* Source text *

+++

= Angelou (band) =

English folk rock band

Angelou was an English folk rock band formed in 1996 by singer-songwriter Holly Lerski with guitarist Jo Baker, the duo taking the band's name from the author Maya Angelou or also known as Marguerite Annie Johnson .

Angelou debuted on Boo Hewerdine's independent record label Haven Records in 1997 with the "Hallelujah" EP. Joined by Phil Di Palma and Chris Evans, they followed this up with two critically acclaimed albums, Automiracles (1998) and While You Were Sleeping (2000).

Angelou toured Spain extensively in 2001, promoting their Spanish 'best of' release, Midnight Witcheries, with new members Cath Evans and Ann Richardson. The band returned a second time for the Benicàssim festival 2001 tour, promoting their "Summertime" EP.

After their return to England they signed to Sanctuary Records and recorded their third album, Life Is Beautiful, releasing it under Holly Lerski's name. The album finally broke Lerski and her band into the mainstream through heavy radio support for their two singles. Lerski left Sanctuary Records in 2005 through lack of support for the record. The company dissolved soon after, to eventually be bought out by the Universal Music Group.

+++

* Given information *
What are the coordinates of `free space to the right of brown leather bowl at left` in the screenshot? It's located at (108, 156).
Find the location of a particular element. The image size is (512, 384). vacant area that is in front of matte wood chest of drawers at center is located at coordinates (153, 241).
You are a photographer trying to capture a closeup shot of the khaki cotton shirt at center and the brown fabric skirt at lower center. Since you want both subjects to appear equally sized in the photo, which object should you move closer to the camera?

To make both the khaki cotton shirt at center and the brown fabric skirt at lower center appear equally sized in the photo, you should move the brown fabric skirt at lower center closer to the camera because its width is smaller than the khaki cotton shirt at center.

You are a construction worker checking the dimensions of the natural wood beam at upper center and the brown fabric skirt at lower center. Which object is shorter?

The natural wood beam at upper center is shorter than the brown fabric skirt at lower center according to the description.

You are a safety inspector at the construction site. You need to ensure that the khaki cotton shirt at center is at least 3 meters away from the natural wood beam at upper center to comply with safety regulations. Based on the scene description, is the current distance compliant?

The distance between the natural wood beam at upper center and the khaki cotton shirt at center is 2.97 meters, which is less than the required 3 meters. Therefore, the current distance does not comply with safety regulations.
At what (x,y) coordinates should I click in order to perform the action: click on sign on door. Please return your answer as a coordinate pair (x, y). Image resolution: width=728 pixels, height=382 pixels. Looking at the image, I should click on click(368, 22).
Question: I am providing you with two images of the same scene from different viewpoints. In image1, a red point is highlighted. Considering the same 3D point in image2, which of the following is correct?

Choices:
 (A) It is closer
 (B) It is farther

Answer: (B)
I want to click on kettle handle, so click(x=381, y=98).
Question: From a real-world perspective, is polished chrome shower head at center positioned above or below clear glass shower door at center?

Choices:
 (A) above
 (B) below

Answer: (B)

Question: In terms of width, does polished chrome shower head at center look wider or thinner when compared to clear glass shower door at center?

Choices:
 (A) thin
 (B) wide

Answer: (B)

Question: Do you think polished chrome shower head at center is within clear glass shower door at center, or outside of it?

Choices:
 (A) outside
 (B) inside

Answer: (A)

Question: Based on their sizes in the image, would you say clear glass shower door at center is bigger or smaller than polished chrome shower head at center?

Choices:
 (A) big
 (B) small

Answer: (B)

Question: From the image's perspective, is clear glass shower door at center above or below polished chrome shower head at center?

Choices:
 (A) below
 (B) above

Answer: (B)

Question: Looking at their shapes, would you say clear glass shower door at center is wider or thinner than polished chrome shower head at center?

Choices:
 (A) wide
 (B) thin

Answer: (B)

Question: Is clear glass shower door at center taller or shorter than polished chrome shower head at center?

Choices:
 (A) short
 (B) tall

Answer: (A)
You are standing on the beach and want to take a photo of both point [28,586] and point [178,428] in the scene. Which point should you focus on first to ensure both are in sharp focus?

+++

* Exercise instructions *
From the text about the band Angelou, extract the passage that begins at the words "Angelou toured Spain" and stops after "Universal Music Group.", copying it without any changes.

* Answer to this exercise *
Angelou toured Spain extensively in 2001, promoting their Spanish 'best of' release, Midnight Witcheries, with new members Cath Evans and Ann Richardson. The band returned a second time for the Benicàssim festival 2001 tour, promoting their "Summertime" EP.

After their return to England they signed to Sanctuary Records and recorded their third album, Life Is Beautiful, releasing it under Holly Lerski's name. The album finally broke Lerski and her band into the mainstream through heavy radio support for their two singles. Lerski left Sanctuary Records in 2005 through lack of support for the record. The company dissolved soon after, to eventually be bought out by the Universal Music Group.